The next point he wants to make is that perhaps we should put the links through an SSL session so that if the domain is modified or the code changed, an invalid certificate will pop-up, well that puts the security load on the end-user to do the checks, and even your average college IT graduate might not be able to tell the difference between a properly forged certificate and a good one, that's just not a good plan.
I usually hear people scream SSL/HTTPS as a fix-all for security only when they do not know what they are talking about. But instead of all that malarky, just do as above, as any site admin should be able to, and if not, then don't put in ads.
Then he goes on to talk about how all javascript can access other javascript. If you have ever read the javascript bible or i'm sure any intro to javascript, they will tell you that this is only true of the global variables that the DEVELOPER creates. So when you see these in-line site addon scripts that have the variables listed inside a <script> tag, those can be modified by an XSS attack very quickly and easily, but if they are put inside a function (which you can even do and still get the same functionality as you would otherwise) then they are no longer accessible by other functions (unless they are attacking your site directly and have studied your code)
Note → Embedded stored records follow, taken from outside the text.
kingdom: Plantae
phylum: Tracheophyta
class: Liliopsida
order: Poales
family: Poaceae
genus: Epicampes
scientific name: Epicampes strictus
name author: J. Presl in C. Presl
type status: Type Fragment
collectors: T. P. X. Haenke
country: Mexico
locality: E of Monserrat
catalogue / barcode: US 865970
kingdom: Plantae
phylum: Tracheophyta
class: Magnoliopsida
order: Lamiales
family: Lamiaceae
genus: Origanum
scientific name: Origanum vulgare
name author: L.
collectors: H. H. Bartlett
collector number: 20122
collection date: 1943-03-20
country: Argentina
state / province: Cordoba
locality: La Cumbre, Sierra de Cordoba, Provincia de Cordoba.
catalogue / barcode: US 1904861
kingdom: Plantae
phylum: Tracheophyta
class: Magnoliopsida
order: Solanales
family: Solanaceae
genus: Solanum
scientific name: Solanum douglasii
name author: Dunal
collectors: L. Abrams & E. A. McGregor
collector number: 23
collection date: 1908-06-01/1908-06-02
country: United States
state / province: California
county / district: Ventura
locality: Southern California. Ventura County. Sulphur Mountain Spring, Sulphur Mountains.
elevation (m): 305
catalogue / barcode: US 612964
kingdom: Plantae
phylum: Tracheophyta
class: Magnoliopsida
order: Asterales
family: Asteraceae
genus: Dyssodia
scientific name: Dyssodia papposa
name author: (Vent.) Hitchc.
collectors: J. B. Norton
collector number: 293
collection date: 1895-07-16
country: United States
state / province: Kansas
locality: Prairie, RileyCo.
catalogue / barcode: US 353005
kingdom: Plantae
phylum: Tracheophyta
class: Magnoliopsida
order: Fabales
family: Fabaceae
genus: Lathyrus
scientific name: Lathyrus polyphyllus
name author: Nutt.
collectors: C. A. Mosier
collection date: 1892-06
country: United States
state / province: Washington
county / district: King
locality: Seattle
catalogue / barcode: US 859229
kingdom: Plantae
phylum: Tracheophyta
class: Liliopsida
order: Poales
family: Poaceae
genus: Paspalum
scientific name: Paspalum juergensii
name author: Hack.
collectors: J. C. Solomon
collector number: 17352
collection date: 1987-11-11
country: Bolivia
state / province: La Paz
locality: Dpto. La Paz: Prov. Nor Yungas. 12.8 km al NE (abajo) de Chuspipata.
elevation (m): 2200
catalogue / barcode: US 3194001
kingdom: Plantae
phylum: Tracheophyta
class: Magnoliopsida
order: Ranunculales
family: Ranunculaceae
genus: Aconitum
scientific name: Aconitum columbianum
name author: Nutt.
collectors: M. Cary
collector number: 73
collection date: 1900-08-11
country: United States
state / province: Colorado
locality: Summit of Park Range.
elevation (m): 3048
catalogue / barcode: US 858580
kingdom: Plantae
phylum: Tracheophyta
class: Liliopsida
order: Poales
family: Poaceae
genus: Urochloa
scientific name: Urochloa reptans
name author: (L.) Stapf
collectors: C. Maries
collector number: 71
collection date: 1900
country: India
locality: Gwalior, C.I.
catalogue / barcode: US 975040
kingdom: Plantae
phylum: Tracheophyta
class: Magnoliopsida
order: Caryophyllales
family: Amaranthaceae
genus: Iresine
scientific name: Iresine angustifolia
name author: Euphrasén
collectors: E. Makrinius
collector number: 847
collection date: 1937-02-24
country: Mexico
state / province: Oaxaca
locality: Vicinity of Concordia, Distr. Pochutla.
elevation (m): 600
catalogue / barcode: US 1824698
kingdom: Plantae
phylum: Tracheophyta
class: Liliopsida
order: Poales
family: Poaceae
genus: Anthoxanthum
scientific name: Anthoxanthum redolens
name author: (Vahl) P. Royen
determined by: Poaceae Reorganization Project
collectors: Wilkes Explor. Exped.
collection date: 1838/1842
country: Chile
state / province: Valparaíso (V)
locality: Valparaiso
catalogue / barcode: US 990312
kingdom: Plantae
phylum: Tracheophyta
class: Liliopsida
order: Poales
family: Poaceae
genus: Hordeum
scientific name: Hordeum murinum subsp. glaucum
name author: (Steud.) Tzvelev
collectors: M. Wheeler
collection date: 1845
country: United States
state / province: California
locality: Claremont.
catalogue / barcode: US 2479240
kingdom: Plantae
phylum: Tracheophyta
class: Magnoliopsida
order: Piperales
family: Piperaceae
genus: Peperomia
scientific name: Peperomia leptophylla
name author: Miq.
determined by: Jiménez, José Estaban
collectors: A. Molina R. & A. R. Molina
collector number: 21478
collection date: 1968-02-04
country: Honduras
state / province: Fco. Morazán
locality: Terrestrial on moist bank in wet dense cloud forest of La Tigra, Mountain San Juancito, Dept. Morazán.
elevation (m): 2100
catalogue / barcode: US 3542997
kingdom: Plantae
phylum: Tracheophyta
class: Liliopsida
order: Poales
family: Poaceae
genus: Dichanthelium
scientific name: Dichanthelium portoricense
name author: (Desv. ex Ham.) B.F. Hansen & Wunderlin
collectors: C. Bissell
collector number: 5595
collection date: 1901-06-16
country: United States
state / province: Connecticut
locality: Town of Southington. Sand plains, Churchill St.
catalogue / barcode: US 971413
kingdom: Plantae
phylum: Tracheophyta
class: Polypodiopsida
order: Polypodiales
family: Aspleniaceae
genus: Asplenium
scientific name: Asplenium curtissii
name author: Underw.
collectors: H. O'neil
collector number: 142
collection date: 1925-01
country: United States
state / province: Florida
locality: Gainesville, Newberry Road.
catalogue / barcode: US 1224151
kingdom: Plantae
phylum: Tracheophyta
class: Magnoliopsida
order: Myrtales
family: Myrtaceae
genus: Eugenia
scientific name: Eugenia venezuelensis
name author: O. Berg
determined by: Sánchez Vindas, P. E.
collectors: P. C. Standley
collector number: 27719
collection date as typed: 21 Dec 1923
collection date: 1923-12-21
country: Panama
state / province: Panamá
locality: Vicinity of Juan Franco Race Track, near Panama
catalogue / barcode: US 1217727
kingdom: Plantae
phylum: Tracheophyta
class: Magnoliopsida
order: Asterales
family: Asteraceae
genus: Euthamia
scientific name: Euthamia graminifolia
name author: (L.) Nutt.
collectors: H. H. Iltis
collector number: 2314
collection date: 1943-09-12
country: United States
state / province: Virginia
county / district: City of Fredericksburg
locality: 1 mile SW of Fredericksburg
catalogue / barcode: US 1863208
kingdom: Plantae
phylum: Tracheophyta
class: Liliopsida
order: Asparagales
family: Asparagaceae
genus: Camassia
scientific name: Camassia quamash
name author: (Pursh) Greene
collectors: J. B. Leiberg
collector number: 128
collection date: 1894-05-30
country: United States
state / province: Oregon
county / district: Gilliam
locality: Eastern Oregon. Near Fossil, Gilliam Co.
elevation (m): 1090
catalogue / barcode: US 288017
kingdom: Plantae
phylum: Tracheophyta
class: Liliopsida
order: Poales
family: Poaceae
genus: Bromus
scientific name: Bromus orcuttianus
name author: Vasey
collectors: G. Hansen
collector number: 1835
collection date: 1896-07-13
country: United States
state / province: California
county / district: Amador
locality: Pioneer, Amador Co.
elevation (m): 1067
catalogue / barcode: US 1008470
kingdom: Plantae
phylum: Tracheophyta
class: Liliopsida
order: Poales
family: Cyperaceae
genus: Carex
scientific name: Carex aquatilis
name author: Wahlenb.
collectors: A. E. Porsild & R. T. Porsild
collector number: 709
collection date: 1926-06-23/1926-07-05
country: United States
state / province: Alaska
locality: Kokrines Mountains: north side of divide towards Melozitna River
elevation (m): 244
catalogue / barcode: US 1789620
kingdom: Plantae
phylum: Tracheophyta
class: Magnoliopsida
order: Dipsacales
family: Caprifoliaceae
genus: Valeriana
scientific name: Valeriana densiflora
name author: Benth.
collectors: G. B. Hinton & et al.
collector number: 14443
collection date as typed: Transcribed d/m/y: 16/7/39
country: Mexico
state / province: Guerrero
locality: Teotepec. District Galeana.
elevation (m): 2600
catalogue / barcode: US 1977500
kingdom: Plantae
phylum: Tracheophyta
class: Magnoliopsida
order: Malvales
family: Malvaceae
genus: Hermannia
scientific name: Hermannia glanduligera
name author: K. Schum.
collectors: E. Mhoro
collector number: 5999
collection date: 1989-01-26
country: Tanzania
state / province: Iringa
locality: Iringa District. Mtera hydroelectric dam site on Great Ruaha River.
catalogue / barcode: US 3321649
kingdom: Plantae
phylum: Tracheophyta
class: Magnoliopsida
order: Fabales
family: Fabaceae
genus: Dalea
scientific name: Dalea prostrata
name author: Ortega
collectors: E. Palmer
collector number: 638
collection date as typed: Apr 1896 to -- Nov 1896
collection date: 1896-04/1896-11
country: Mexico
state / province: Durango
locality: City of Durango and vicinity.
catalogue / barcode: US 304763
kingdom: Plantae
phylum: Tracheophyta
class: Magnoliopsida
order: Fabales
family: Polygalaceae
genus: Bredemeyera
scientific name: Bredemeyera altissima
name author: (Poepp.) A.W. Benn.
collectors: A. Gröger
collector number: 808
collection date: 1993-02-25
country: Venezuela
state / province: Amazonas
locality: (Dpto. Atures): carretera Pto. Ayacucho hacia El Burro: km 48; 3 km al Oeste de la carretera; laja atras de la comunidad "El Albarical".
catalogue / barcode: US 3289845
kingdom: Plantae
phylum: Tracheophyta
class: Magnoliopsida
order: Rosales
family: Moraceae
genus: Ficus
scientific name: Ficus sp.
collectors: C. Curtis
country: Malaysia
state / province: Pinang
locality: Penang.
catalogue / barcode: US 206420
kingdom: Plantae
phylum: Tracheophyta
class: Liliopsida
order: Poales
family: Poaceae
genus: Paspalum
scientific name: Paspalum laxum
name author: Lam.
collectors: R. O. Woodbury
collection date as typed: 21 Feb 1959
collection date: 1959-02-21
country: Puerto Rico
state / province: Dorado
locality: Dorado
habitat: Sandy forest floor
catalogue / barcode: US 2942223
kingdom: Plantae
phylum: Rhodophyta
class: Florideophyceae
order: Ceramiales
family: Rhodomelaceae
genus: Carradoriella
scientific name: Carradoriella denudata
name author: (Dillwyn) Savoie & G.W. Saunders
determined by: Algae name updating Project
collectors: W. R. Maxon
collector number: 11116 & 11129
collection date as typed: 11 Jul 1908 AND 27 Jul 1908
personally i'll stick to reading, researching and learning on my own before i trust other researchers, i have to be honest i had high hopes for grc's security now, but after that reading and the fact that the two from the site didn't have a clue as to the other side of the argument, or the fact that most of John's "ideas" were just plain not true except in certain contexts, just confirms my belief that most security "researchers" are nothing more than pseudo-intellectual copy pasters in a search for fame.
Now my question for the darksiders is this......do you trust these "good guys" that seem to only be in the security industry for money and fame? or will you put your trust in yourselves, maybe learn a thing or two, and make up your own damn mind (to quote the oracle from matrix of course) before you worry about anything?
P.S. i just had a look at his presentation, which can be found on his blog post (i didn't take the time to look before i read the security now posting) and most of his exploit examples are first and foremost, not his work. second, the blame of these "javascript exploits" are not on the javascript security model or the designers of javascripts shoulders, but on the site developers shoulders:
1) Twitter should watch URLs,
2) myspace....well it's myspace.
3) If you are giving your <script> tag an ID, you deserve to have it modified. end of story.
4) A security hole in the implementation of a javascript engine is not the fault of the language of javascript, but that of the developers of the browser.
5) A security hole in a router is not the fault of javascript. and you can't fix javascript to fix that hole, someone will just craft a link to do the work. (bthomehub)
6) portscanning using javascript just shows ingenuity, not a lack of security, you can't make a language that is used on the internet NOT use the internet
7) DNS attacks (namely the wone kaminsky talked about) are not as prevalent or dangerous as most of these "researchers" think, and are not a problem with javascript, it would take 1000s of tries before you even poison a DNS to only hold on to it for a few minutes anyway, and if you do that, it would be far smarter for the attacker to direct the user to a crafty php/javascript page than to try and get them from a modified ad-script.
near the end he just got off topic and didn't even cover the real low-level security of javascript and it's problems, javascript was never meant to be server-side, it is a user level language, which is why it is secured at the user level and not at the server level, if you can't protect your server it is YOUR fault, not javascripts.